+++ INPUT FOR THIS TASK +++

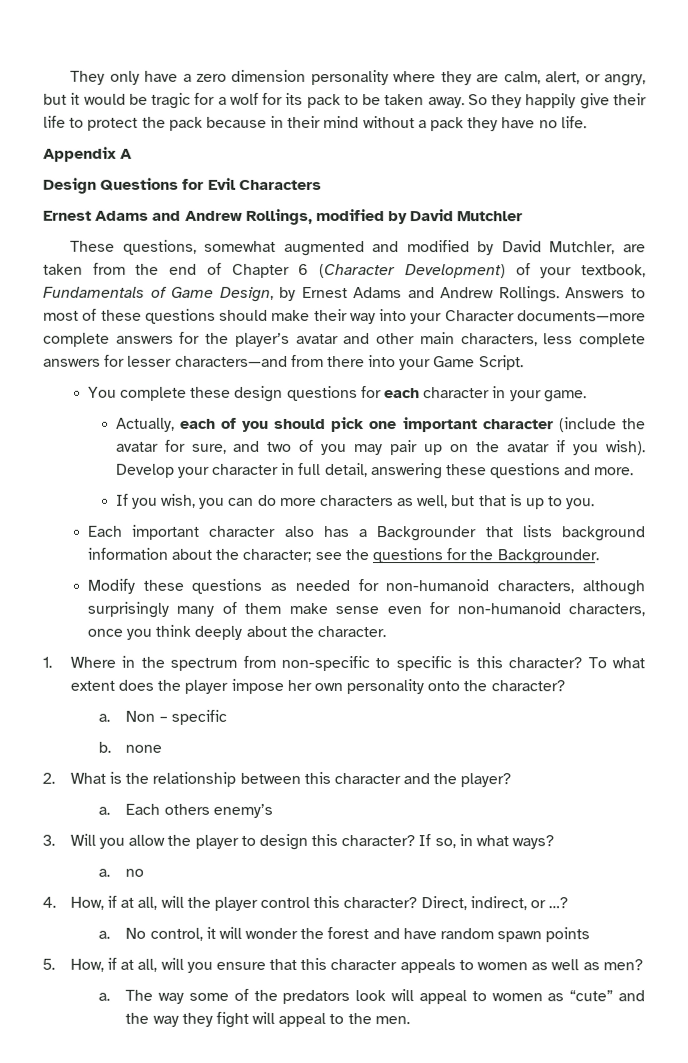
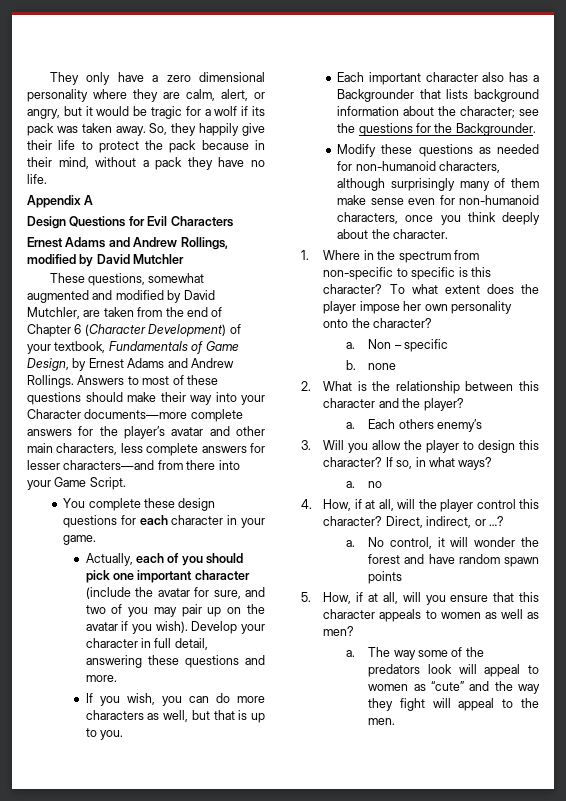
[231,69,307,82] dimension -> [199,72,265,82] dimensional
[262,92,284,105] for -> [241,106,249,116] if
[343,94,382,106] to be -> [56,126,78,133] was
[467,94,488,106] So -> [149,123,168,135] So,
[323,115,360,129] mind -> [58,157,89,169] mind,

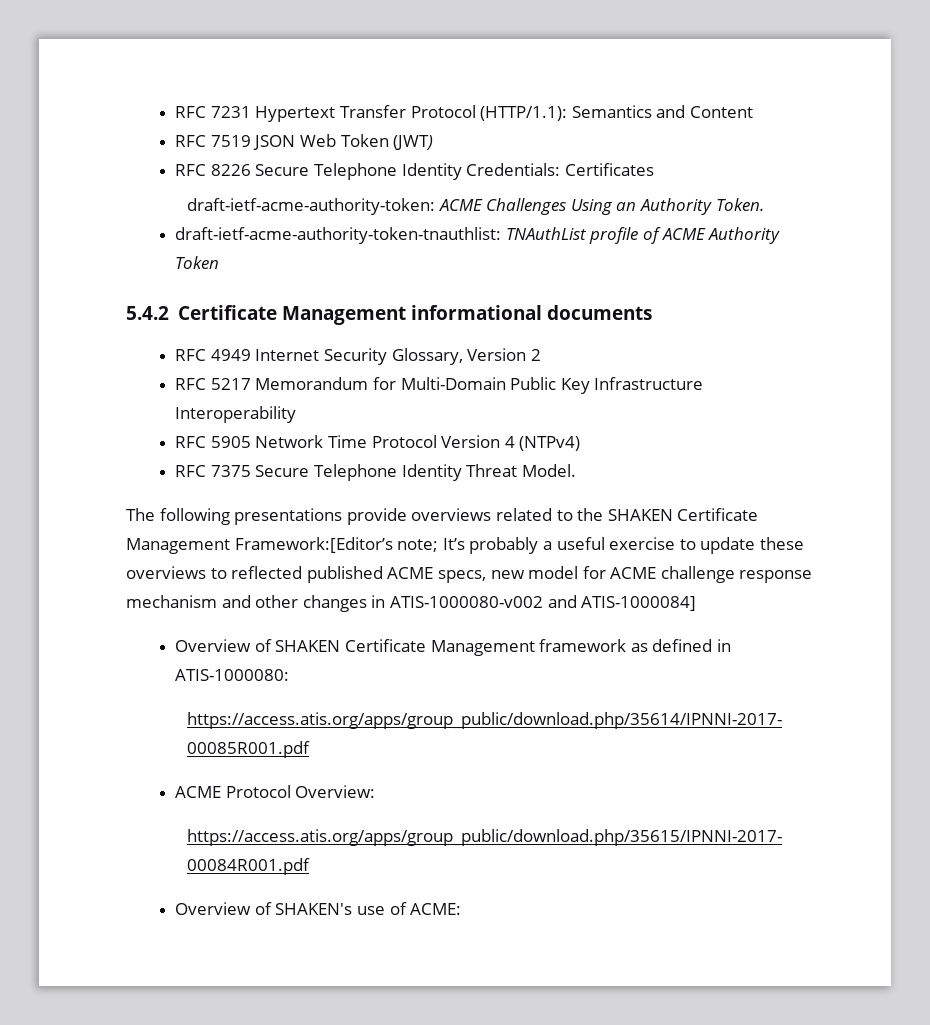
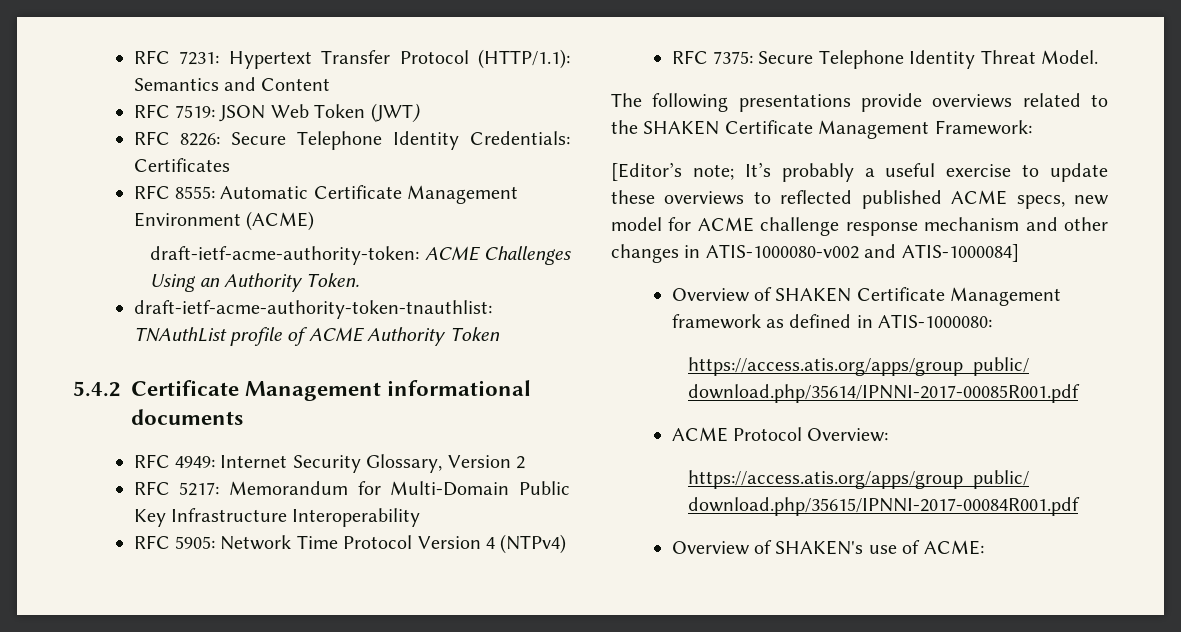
[175,106,251,118] RFC 7231 -> [133,50,220,65] RFC 7231:
[210,135,251,147] 7519 -> [174,105,215,118] 7519:
[210,164,251,176] 8226 -> [180,133,221,146] 8226:
(654, 169) none -> [133,185,519,204] [133,211,314,231] // RFC 8555: Automatic Certificate Management Environment (ACME)
[210,349,251,361] 4949 -> [174,456,215,468] 4949:
[210,378,251,390] 5217 -> [179,482,220,496] 5217:
[210,436,251,448] 5905 -> [174,536,215,549] 5905:
[210,465,251,477] 7375 -> [712,51,753,64] 7375:
[234,537,393,553] Framework:[Editor’s -> [934,120,1032,135] [611,162,682,181] Framework: // [Editor’s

+++

PROBLEM TO SOLVE — Could you return each line, unchanged, from the line containing "[343,94,382,106] to be -> [56,126,78,133] was" through the last line of the entries above, leaving out the pictures?

SOLVED EXERCISE —
[343,94,382,106] to be -> [56,126,78,133] was
[467,94,488,106] So -> [149,123,168,135] So,
[323,115,360,129] mind -> [58,157,89,169] mind,

[175,106,251,118] RFC 7231 -> [133,50,220,65] RFC 7231:
[210,135,251,147] 7519 -> [174,105,215,118] 7519:
[210,164,251,176] 8226 -> [180,133,221,146] 8226:
(654, 169) none -> [133,185,519,204] [133,211,314,231] // RFC 8555: Automatic Certificate Management Environment (ACME)
[210,349,251,361] 4949 -> [174,456,215,468] 4949:
[210,378,251,390] 5217 -> [179,482,220,496] 5217:
[210,436,251,448] 5905 -> [174,536,215,549] 5905:
[210,465,251,477] 7375 -> [712,51,753,64] 7375:
[234,537,393,553] Framework:[Editor’s -> [934,120,1032,135] [611,162,682,181] Framework: // [Editor’s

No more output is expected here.